-- Start Items --

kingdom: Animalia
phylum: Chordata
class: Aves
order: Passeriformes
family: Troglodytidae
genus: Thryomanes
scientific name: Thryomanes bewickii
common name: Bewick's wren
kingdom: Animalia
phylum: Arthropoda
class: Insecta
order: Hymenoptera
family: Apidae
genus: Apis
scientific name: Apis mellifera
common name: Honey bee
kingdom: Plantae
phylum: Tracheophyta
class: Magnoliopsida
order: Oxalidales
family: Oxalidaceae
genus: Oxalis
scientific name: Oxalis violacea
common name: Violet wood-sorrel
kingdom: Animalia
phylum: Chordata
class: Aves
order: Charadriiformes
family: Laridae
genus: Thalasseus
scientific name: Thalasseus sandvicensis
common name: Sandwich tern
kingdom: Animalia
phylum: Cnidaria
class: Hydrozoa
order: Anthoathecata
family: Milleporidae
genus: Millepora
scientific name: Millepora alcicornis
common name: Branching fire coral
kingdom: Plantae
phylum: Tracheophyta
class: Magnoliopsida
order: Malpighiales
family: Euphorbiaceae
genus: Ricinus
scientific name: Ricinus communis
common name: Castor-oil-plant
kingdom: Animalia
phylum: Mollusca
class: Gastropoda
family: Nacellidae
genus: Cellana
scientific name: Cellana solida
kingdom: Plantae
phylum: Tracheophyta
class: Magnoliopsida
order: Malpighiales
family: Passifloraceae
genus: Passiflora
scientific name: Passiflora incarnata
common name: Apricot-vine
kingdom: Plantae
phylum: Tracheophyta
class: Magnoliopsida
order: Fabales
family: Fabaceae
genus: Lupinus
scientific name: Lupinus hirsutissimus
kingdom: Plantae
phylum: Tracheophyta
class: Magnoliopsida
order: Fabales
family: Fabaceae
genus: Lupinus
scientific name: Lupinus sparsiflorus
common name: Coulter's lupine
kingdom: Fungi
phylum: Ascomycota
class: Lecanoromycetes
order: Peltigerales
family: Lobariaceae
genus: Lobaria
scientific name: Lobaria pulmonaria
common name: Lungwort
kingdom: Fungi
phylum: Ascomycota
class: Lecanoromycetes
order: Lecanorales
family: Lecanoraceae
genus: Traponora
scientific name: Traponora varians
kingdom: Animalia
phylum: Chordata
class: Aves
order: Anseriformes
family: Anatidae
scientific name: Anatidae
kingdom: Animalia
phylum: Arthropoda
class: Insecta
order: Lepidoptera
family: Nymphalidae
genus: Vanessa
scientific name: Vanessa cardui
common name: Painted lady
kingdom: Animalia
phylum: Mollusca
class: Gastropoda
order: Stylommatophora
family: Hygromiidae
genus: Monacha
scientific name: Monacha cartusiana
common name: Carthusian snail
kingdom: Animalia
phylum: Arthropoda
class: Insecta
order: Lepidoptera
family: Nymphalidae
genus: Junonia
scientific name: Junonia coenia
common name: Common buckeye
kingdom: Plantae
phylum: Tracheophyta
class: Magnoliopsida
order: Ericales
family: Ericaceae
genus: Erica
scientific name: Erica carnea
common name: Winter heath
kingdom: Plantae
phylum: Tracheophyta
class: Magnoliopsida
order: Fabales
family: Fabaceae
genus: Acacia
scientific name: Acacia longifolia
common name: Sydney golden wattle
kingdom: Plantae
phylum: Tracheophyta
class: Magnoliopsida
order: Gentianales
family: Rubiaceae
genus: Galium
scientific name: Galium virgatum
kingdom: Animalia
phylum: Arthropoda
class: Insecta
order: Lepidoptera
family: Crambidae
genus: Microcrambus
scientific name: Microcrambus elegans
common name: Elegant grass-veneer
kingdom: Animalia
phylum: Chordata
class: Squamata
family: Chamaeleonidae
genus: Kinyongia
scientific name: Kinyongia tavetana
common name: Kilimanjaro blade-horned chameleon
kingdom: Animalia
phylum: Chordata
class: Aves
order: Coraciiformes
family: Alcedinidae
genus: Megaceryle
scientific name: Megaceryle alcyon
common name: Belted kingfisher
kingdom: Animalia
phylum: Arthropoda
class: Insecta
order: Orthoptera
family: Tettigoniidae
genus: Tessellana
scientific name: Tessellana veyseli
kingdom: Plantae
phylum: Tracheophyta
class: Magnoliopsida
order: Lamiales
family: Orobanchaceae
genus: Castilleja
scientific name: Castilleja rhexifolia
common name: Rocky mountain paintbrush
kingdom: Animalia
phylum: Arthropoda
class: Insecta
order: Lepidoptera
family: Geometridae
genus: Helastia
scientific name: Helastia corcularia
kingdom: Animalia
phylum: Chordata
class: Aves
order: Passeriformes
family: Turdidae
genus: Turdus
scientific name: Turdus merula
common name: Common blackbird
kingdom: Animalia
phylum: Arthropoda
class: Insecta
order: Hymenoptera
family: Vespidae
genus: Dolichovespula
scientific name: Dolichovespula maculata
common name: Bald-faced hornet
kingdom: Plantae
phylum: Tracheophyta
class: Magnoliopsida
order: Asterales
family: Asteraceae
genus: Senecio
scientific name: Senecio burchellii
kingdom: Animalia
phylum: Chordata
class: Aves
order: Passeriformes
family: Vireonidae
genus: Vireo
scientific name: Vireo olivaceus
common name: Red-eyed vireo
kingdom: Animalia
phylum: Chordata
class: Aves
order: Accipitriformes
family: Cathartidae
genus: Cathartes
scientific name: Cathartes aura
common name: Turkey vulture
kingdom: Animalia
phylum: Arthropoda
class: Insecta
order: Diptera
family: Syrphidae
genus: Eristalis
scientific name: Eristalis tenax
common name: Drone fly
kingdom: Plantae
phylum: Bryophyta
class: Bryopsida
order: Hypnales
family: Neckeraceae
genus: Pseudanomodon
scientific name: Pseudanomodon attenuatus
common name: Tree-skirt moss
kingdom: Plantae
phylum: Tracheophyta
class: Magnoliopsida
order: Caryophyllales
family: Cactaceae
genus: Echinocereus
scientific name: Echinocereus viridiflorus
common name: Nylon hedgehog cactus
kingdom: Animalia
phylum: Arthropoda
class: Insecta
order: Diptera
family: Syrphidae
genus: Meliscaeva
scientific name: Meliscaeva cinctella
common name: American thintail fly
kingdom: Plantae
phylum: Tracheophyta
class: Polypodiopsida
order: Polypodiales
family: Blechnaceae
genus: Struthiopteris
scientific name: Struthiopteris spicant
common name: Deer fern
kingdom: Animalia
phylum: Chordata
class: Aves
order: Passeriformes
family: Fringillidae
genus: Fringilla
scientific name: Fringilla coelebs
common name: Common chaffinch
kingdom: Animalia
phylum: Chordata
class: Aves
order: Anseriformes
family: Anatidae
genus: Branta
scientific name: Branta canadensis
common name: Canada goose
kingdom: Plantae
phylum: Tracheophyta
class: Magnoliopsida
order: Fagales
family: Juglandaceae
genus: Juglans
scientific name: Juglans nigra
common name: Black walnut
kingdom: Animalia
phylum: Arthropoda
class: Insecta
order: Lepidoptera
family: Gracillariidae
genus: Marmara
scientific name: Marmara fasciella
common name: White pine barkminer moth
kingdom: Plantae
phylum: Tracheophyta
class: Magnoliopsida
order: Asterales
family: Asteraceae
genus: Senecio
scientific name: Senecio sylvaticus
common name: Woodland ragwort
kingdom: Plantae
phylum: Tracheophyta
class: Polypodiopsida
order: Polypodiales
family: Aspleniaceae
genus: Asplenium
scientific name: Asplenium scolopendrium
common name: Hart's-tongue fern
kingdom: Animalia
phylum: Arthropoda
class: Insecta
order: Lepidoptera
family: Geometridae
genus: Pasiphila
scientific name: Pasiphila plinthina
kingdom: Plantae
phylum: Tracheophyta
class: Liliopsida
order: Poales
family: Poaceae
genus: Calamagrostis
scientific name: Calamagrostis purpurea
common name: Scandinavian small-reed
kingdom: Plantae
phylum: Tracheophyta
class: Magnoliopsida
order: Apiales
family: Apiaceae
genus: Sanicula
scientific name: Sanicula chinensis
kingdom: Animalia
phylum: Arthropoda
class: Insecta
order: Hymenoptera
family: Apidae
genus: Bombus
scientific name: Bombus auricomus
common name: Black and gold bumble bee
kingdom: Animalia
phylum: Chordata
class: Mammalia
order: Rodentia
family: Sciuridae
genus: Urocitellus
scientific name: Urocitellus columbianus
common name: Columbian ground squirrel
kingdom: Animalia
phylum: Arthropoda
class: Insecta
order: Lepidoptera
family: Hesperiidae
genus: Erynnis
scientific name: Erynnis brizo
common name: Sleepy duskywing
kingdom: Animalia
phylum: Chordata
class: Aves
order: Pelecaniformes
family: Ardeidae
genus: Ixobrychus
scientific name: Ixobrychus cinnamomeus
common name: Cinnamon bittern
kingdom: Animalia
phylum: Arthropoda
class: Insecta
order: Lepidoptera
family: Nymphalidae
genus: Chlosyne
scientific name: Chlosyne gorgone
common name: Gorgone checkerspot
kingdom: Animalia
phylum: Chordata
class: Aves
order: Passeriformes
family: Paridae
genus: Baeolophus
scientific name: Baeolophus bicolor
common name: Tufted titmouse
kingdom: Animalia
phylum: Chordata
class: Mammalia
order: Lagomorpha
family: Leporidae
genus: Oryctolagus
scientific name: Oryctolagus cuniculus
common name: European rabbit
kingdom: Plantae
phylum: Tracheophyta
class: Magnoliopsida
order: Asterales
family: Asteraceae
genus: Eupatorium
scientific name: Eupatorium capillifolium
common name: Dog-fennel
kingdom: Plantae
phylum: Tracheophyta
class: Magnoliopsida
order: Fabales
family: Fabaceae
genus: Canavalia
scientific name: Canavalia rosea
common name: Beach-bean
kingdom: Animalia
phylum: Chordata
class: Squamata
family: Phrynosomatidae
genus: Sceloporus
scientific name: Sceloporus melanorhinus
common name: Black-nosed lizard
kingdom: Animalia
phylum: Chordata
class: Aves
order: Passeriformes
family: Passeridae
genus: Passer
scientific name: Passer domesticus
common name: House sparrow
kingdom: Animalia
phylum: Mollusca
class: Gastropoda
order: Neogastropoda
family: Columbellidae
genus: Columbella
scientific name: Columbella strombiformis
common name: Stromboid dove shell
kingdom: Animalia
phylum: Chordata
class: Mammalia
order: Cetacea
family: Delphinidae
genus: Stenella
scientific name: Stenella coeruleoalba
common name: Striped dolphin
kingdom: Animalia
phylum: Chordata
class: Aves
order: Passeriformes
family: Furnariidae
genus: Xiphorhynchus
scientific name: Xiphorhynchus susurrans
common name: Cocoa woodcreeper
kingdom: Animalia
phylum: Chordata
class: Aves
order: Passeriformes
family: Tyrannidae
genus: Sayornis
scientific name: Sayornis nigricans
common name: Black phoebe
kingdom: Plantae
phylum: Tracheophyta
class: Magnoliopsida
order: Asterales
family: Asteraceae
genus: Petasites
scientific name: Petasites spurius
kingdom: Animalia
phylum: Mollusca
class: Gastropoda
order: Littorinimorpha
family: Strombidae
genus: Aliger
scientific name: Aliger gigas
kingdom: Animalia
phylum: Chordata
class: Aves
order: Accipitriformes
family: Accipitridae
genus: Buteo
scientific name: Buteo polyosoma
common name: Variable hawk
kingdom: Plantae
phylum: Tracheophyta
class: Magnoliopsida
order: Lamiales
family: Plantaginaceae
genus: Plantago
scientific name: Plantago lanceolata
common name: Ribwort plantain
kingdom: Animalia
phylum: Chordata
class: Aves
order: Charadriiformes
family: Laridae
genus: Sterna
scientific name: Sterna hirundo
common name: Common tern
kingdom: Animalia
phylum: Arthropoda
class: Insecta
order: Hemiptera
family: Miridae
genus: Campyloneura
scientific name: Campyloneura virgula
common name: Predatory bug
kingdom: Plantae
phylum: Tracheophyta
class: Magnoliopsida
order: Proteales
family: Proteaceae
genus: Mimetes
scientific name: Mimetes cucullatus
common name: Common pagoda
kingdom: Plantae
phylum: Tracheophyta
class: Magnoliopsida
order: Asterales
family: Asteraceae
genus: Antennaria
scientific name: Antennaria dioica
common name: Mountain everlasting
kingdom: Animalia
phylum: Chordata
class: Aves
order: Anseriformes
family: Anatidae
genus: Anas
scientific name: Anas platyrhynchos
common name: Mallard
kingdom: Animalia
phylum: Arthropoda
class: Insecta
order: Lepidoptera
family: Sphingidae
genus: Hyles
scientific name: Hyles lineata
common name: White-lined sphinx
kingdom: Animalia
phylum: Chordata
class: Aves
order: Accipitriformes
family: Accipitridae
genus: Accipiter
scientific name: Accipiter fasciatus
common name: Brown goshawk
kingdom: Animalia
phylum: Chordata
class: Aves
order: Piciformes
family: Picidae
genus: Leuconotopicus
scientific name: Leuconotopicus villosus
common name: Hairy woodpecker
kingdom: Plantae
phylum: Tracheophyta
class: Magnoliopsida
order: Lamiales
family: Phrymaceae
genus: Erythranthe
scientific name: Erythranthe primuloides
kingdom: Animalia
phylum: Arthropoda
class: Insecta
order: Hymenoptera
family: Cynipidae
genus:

-- End Items --

> [Exercise description]
Take the lines between the one holding "common name: Striped dolphin" and the one holding "scientific name: Mimetes cucullatus", inclusive, and swap "scientific name" for "species" throughout them. Give back only those lines, otherwise unchanged.

> [Solution to this task]
common name: Striped dolphin
kingdom: Animalia
phylum: Chordata
class: Aves
order: Passeriformes
family: Furnariidae
genus: Xiphorhynchus
species: Xiphorhynchus susurrans
common name: Cocoa woodcreeper
kingdom: Animalia
phylum: Chordata
class: Aves
order: Passeriformes
family: Tyrannidae
genus: Sayornis
species: Sayornis nigricans
common name: Black phoebe
kingdom: Plantae
phylum: Tracheophyta
class: Magnoliopsida
order: Asterales
family: Asteraceae
genus: Petasites
species: Petasites spurius
kingdom: Animalia
phylum: Mollusca
class: Gastropoda
order: Littorinimorpha
family: Strombidae
genus: Aliger
species: Aliger gigas
kingdom: Animalia
phylum: Chordata
class: Aves
order: Accipitriformes
family: Accipitridae
genus: Buteo
species: Buteo polyosoma
common name: Variable hawk
kingdom: Plantae
phylum: Tracheophyta
class: Magnoliopsida
order: Lamiales
family: Plantaginaceae
genus: Plantago
species: Plantago lanceolata
common name: Ribwort plantain
kingdom: Animalia
phylum: Chordata
class: Aves
order: Charadriiformes
family: Laridae
genus: Sterna
species: Sterna hirundo
common name: Common tern
kingdom: Animalia
phylum: Arthropoda
class: Insecta
order: Hemiptera
family: Miridae
genus: Campyloneura
species: Campyloneura virgula
common name: Predatory bug
kingdom: Plantae
phylum: Tracheophyta
class: Magnoliopsida
order: Proteales
family: Proteaceae
genus: Mimetes
species: Mimetes cucullatus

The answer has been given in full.